Calcpad uses its own language. I designed it to be as simple as possible and no programming skills are required. Just write your formulas and 'comments' in single quotes. Optionally, you can include Html in comments, but not necessarily. There are also a few keyword for conditions, loops etc. And it natively support units in equations.

The report is generated automatically, so no need to worry about it. If you need to generate UI for data input, just put question marks "?" on that places.
You can also use keywords like #hide, #show, #pre, #post to select what and when will show in the output.

I am also developing a cloud platform, so you will be able to publish these worksheets as web applications like this: Link
I can open this platform so that everybody could share on it. But there is still a lot of work to do before that. :)

Python is indeed a great language, but it is more difficult to learn and use. And much more powerful of course. However, it will take much more efforts to do such worksheets, unless you use something like Jupiter notebooks.

RE: Free structural design worksheets

NedGan76 (Structural)(OP): You're welcome.

CODE --> NedGan76

Calcpad uses its own language. I designed it to be as simple as possible and no programming skills are required. 
That's really cool. Easy yet efficient.

Personally, I used to use MATLAB when I was doing research and was in school. But since the license isn't free I am trying to find different alternatives. It's be a while since I did any "programming" but I hope I am able to catch up quickly. I am going to try and start basic projects like moment of inertia of built-up sections, calculator for feet-inches in python...just for fun and it how it goes in the future. I have a book reading on python as well.
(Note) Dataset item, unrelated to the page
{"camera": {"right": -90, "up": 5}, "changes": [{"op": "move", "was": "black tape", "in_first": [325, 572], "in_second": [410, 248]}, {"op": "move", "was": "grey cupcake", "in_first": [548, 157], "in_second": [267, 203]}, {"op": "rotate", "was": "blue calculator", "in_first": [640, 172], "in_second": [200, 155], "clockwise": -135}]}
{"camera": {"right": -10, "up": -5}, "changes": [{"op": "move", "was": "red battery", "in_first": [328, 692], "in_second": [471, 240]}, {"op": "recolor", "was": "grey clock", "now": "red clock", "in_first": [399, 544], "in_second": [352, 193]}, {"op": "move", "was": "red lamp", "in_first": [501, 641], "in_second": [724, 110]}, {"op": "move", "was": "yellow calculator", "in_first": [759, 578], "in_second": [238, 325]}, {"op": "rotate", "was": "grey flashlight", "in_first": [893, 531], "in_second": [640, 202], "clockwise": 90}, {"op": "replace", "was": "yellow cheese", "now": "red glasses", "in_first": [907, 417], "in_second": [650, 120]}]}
I currently just work longer hours so I don't really get time to practise often but 3 days a week (2hrs) is enough for me at the moment.

RE: Free structural design worksheets

Great work on this! Will be following on Github.
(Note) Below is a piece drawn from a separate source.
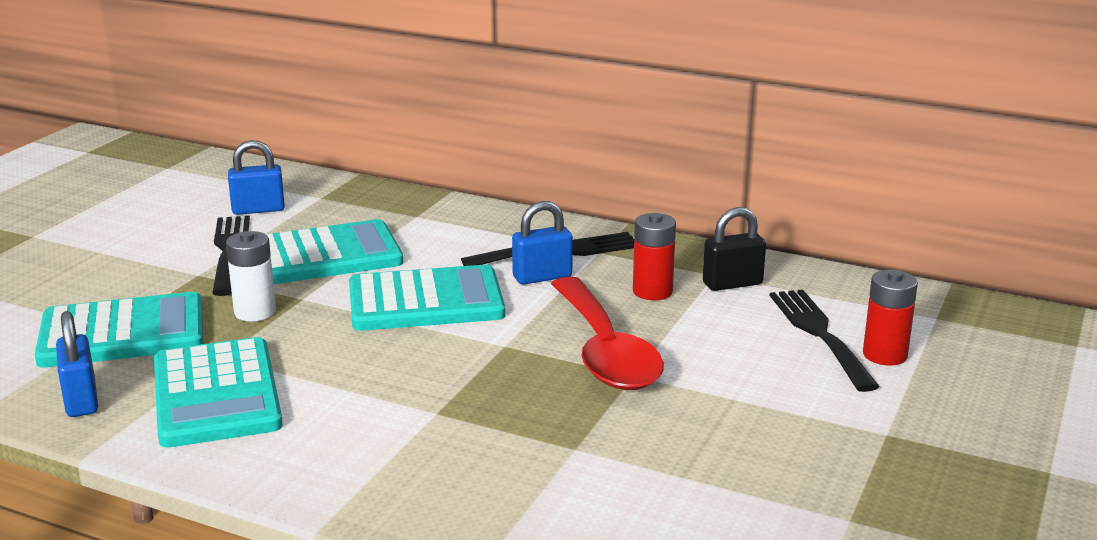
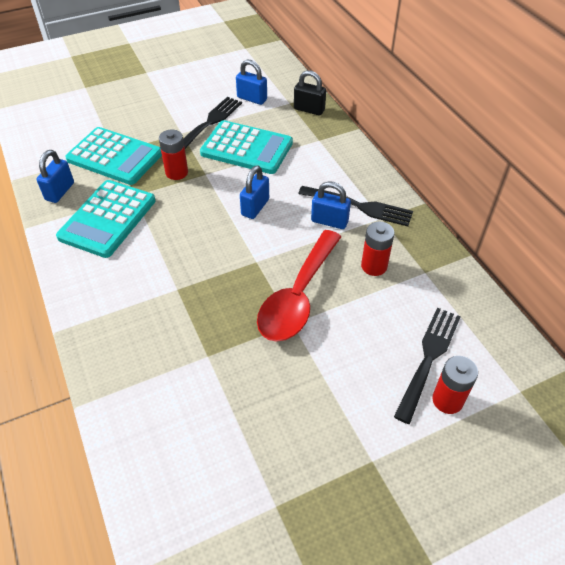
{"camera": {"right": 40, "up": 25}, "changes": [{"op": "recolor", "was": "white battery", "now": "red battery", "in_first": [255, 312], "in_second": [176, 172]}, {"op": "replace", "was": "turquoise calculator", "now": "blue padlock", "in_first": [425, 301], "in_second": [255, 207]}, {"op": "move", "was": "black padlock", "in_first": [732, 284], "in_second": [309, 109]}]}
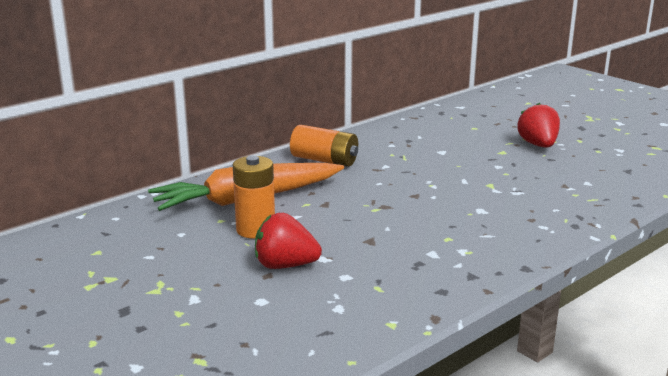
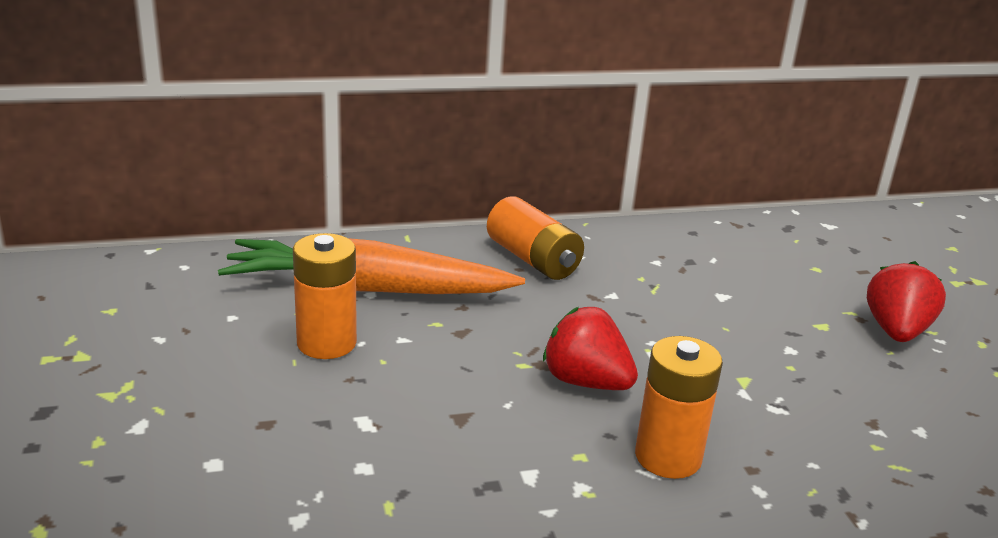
{"camera": {"right": 25, "up": 5}, "changes": [{"op": "move", "was": "red strawberry", "in_first": [285, 265], "in_second": [586, 382]}, {"op": "insert", "now": "orange battery", "in_second": [668, 457]}]}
Bulb: check out GNU Octave its an open source alternative to MATLAB with mostly the same syntax so those familiar with MATLAB can hit the ground running.Link

I'm making a thing: www.thestructuraltoolbox.com
(It's no Kootware and it will probably break but it's alive!)
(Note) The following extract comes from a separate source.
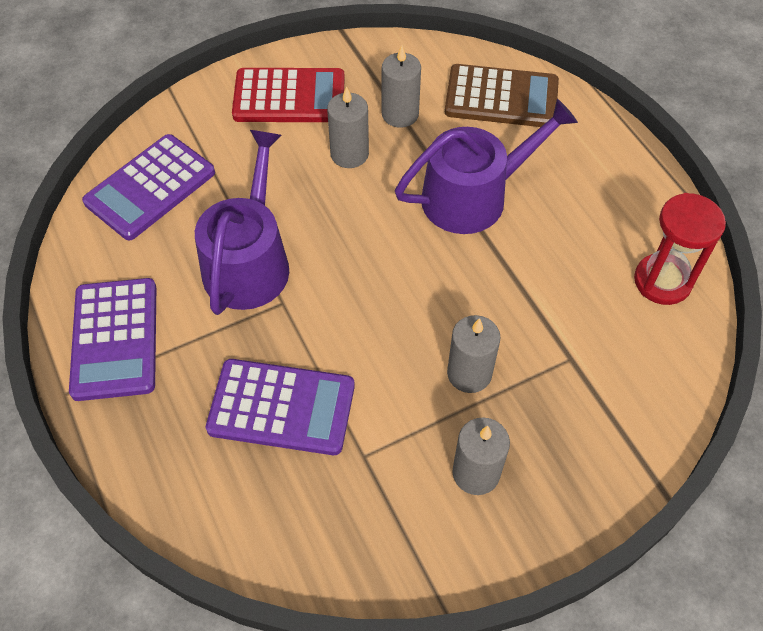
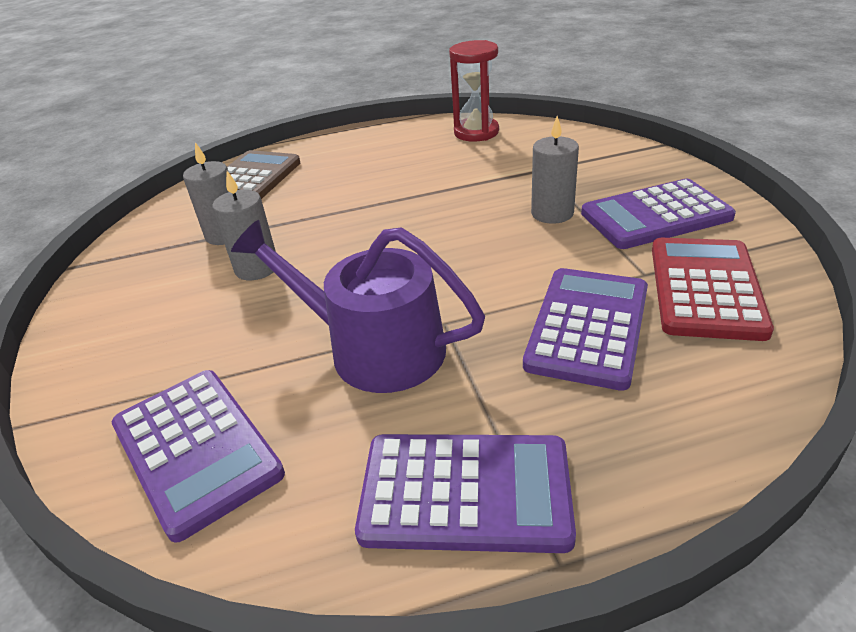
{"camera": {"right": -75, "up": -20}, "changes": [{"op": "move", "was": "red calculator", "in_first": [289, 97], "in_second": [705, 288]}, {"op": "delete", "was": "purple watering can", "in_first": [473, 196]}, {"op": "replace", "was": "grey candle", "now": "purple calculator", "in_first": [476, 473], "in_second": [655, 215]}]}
RE: Free structural design worksheets


TheStructuralToolbox also looks great. Nice job. I gave you a star.

I can see that you are doing it in the "classical" way:

You need scripts to perform calculations, input forms to enter values, html templates to fill the results and get calculation reports. That is how, you actually write the formulas twice - once for the calculation scripts and second time - for the reports (with LaTeX to be rendered with MathJax). Although using Flask, you still need some backend code for each problem.

It was also the way I used to work before. Then it occurred to me to create a framework to handle all this stuff automatically. So what I do now is simply to write the code as it will look in the calculation notes. Wherever I need an input, I just put a question mark, e.g.:

"Simply supported beam
'Length -'L = ? ft
'Load -'q = ? kip/ft
'Bending -'M = q*L^2/8
'Shear -'V = q*L/2
The platform automatically renders the input form, reads input values, parses the formulas, calculates the results and generates the report. And all that from this little script. It also natively supports units in formulas, as I mentioned before. The best thing is that all that 'programming decorations' are striped off the code, so you can really focus on the contents.




So you will need several times less code for the same thing than the classical approach and develop much faster. Also, you can involve other structural engineers to help that are not familiar with Python, JS, C#, etc.

The Calcpad platform itself is created with ASP.NET Core MVC and the code is in Github. It is designed for anyone that needs to create cloud/web structural apps. Even if not familiar with .NET, I can help to deploy and set up for use.